### Your goal
All of the data that follows is to be printed exactly, without pictures.

### Recorded data
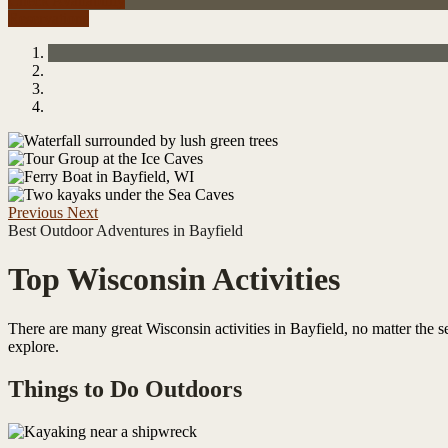
Check Availability
Reservations
Previous
Next
Best Outdoor Adventures in Bayfield
Top Wisconsin Activities
There are many great Wisconsin activities in Bayfield, no matter the se
explore.
Things to Do Outdoors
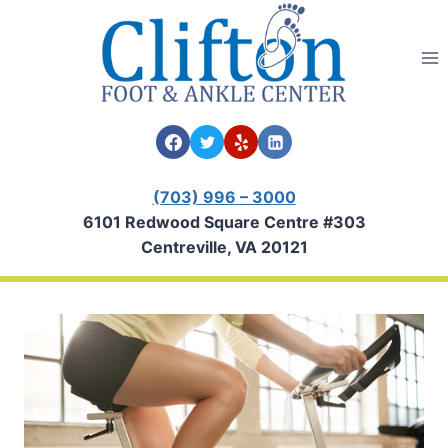
Skip
to
content
(703) 996 – 3000
6101 Redwood Square Centre #303
Centreville, VA 20121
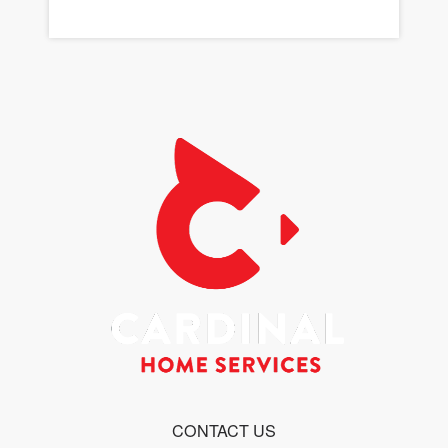
CONTACT US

### Output below
Check Availability
Reservations
Previous
Next
Best Outdoor Adventures in Bayfield
Top Wisconsin Activities
There are many great Wisconsin activities in Bayfield, no matter the se
explore.
Things to Do Outdoors
Skip
to
content
(703) 996 – 3000
6101 Redwood Square Centre #303
Centreville, VA 20121
CONTACT US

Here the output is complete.